Eine andere Firma hatte das gleiche Problem mit einem Micromaster der für 380 - 500 Volt ausgelegt war und die Versorgungsspannung bei 505 Volt lag.

Seitdem ist kein Fehler mehr aufgetreten.

Nun meine Vermutung : Sind die Micromaster für Versorgungsspannungen die am oberen Ende des Gerätes liegen nicht in der Lage diese auch noch zu verarbeiten.
Hat jemand auch schon mal ein ähnliches Problem gehabt.


----------



## Sesssko (4 Dezember 2009)

Hallo,
ich kann mir nur vorstellen das, wenn du den FU mit 600V speist, du ja schon im oberen Ende der eigentlichen Nennspannung bist. Bei 575V Eingangsspannung hast du ja schon eine Zwischenkreisspannung von 813V, bei 600V bereits 849V. Die Fehlermeldung F0002 (Überspannung) wird bei den 575V Geräten bei 1020V ausgelöst (fixer Wert). Wenn dein Motor etwas treibt kommst du ziemlich schnell dort hin. Du hast den Parameter P0210 (Netzspannung) vermutlich auf 600V eingestellt. Demnach würde der Bremswiderstand bei 959V einschalten (P0210 * 1,13 * 1,4142). Diese Berechnung basiert darauf, dass der Parameter P1254=0 ist (Autodetection der Netzspannung). Für mein Gefühl sind 61V bis zur Einschaltschwelle von F0002 etwas mager.

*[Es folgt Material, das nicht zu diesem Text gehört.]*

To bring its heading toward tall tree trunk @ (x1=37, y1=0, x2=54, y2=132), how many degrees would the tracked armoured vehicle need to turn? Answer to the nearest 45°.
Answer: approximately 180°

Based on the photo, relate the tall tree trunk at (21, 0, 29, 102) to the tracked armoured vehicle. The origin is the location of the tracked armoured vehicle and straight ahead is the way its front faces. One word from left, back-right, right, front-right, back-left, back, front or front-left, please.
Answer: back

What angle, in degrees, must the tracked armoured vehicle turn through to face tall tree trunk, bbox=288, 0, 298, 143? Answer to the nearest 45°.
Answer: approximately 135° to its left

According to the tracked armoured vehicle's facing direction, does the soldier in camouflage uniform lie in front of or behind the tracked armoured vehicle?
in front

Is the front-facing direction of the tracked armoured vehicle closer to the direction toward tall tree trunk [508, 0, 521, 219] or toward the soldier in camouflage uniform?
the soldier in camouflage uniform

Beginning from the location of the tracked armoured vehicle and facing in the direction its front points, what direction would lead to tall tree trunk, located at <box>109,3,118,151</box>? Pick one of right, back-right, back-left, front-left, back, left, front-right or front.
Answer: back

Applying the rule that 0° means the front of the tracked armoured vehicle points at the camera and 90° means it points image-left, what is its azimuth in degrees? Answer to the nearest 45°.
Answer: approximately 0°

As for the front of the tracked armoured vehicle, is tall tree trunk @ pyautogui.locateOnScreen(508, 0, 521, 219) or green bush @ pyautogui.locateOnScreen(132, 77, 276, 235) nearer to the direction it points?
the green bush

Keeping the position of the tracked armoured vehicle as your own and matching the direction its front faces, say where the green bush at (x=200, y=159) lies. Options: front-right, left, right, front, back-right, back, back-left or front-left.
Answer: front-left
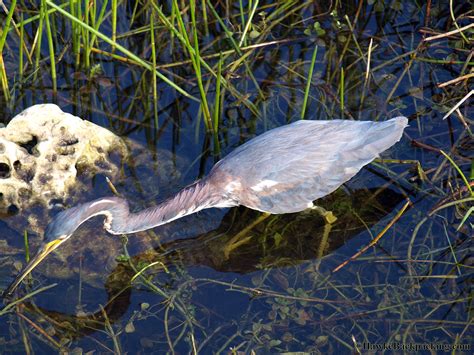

Ich hoffe das dein Bremswiderstand für 100% Lastspiel ausgelegt ist. Normalerweise wird diese Einstellung nur verwendet, wenn eine Rückspeiseeinheit o.ä. angeschlossen ist die die Energie wegschaffen kann. Die normalen bei Siemens erhältlichen Lastwiderstände sind nur für ein Lastspiel von 5% ausgelegt. Nimmst du vier Stück (je zwei in Reihe und parallel geschaltet), so kannst du den Wert auf 20% erhöhen. Dieses hat aber nichts mit der Energiemenge zu tun die du kurzzeitig wegschaffen kannst, sondern mit der thermisch zulässigen Belastung der Widerstände.


----------



## Uwe Schröder (5 Dezember 2009)

*Denke ich auch!*

Hallo!

Da macht der Zwischenkreis vom Fu bestimmt schon "dicke Backen"!
Vielleicht kann der Motor eine etwas flachere Rampe fahren?
Sonst braucht man eine große Bremse (Widerstand).

mfg Uwe


----------